L'ambition des congolaises au rythme du football

Brazzaville, capitale de la République du Congo au cœur de l’Afrique centrale. A Makélékélé, premier arrondissement au sud de la capitale, évoluent des équipes féminines de football.

En cette saison sèche, dès I6 heures, le temps est lourd et le crépuscule approche sous un timide coucher de soleil, marqué par le brouillard et les poussières. C’est à ce moment que je me rends au complexe sportif des lieux, pour essayer de capter le rêve de ces filles, de « devenir des étoiles rayonnantes du football féminin », quel qu’en soit le prix. En effet, leur parcours est parsemé d’embûches liées aux traditions et mœurs de la société congolaise, qui admet à peine qu’elles touchent au football car « c’est un sport réservé aux hommes ».

Pour certaines de ces filles, le goût et l’ambition de jouer au foot sont nés en regardant les célébrités internationales du ballon rond à l’instar de Samuel ETO’O le Camerounais, pour ne citer que celui là. Tandis que chez d’autres cet amour du ballon rond est une vraie passion qu’elles portent dans leurs gènes. Toutes ont un dénominateur commun, qui est le terrain de foot.

Nelles, 30 ans, ancienne joueuse dans la célèbre équipe féminine de Brazzaville ‘’LA SOURCE‘’ qui fut la première du Congo, créée dans les années 1988, raconte : « Par cette discipline, les filles ont une chance de gagner professionnellement leur vie, pour s’occuper de soi et de sa famille ». Souvent âgées de 18 à 21 ans, elles se battent contre vents et marées en pratiquant ce sport.

Pour Tatiana par exemple, l’école est un moyen d’instruction et le foot une manière de gagner sa vie. « À présent, je souhaite jouer dans une grande équipe réputée sur l’échelle internationale », rêve t- elle. Au congo, on compte au moins cinq équipes féminines jusqu’à nos jours, et une équipe nationale.

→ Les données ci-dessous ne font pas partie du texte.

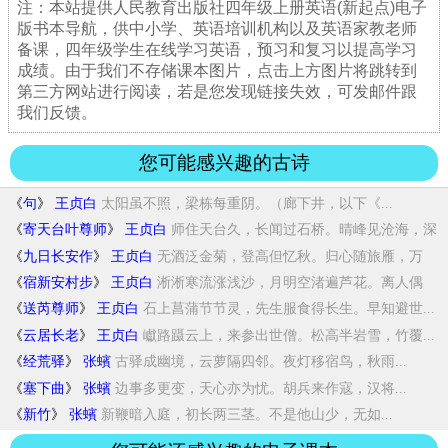
注：本站提供人民教育出版社四年级上册英语(新起点)电子
版书本导航，供中小学、英语培训机构以及英语家教老师
备课，四年级学生在线学习英语，预习和复习以提高学习
成绩。由于我们不存储课本图片，点击上方图片将跳转到
第三方网站进行阅读，若是您发现链接失效，可发邮件跟
我们反馈。
您可能感兴趣的古诗
《
句
》
王贞白
太阳虽不照，梁栋每重阴。（廊下井，以下《...
《
寄天台叶尊师
》
王贞白
师住天台久，长闻过石桥。晴峰见沧海，深
洞...
《
九日长安作
》
王贞白
无酒泛金菊，登高但忆秋。归心随旅雁，万
里...
《
宿新安村步
》
王贞白
淅淅寒流涨浅沙，月明空渚遍芦花。离人偶
宿...
《
送芮尊师
》
王贞白
石上菖蒲节节灵，先生服食得长生。早知避世...
《
云居长老
》
王贞白
巘路蹑云上，来参出世僧。松高半岩雪，竹覆...
《
经荒驿
》
张蠙
古驿成幽境，云萝隔四邻。夜灯移宿鸟，秋雨...
《
塞下曲
》
张蠙
边事多更变，天心亦为忧。胡兵来作寇，汉将...
《
新竹
》
张蠙
新鞭暗入庭，初长两三茎。不是他山少，无如...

Pour atteindre ce rêve, elles s’entraînent plusieurs heures cinq jours par semaine, en préparation des matchs de championnat.

Biographie

Né à Brazzaville, où il vit et travaille, Manou de Mahoungou Khelly est membre du Collectif « Génération Elili ». En 2009, il obtient sa Licence en Sciences et Techniques de la Communication à l’Université Marien Ngouabi de Brazzaville, et s’oriente vers le journalisme.

Après avoir participé à l’atelier « Balade photographique » de Baudouin Mouanda en décembre 2009, il se lance dans la photographie et revendique un enjeu photographique social et documentaire. Il travaille alors autour des thèmes de l’alimentation des Congolais et de leurs comportements, notamment les relations entre ces derniers et leur environnement immédiat. Une approche sociologique qu’il souhaite porter à d’autres continents.

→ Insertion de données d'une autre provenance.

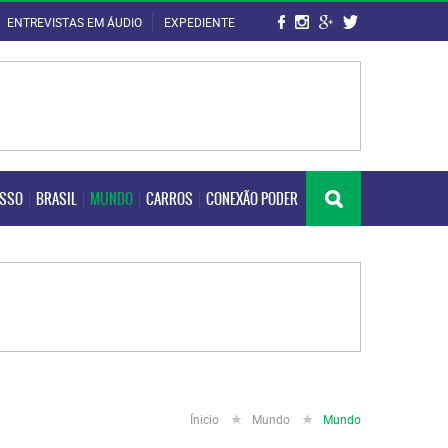
ENTREVISTAS EM ÁUDIO
EXPEDIENTE
OSSO
BRASIL
MUNDO
CARROS
CONEXÃO PODER
OSSO
BRASIL
MUNDO
CARROS
CONEXÃO PODER
Ínicio
Mundo
Mundo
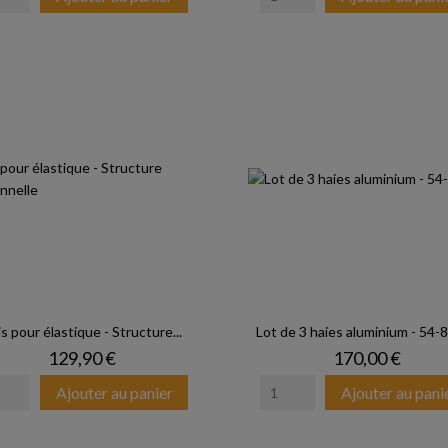
s pour élastique - Structure...
Lot de 3 haies aluminium - 54-
Prix
Prix
129,90 €
170,00 €
Ajouter au panier
Ajouter au pani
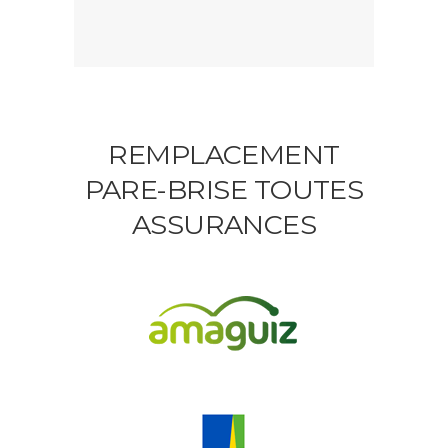
REMPLACEMENT
PARE-BRISE TOUTES
ASSURANCES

Son travail sur le phénomène du coupé-coupé à Brazzaville - une viande bon marché, est témoin de sa démarche.

En 2010, il est l’assistant de Philippe Guionie, venu travailler avec les anciens combattants de Brazzaville, un pied dans le monde des professionnels de l’image.

Puis, en 2011, il participe à l’atelier interculturel, « recherche et photographie », portant sur la création du réseau des photographes d’Afrique centrale où il travaille sur la lutte contre les érosions dans un quartier nord de Brazzaville.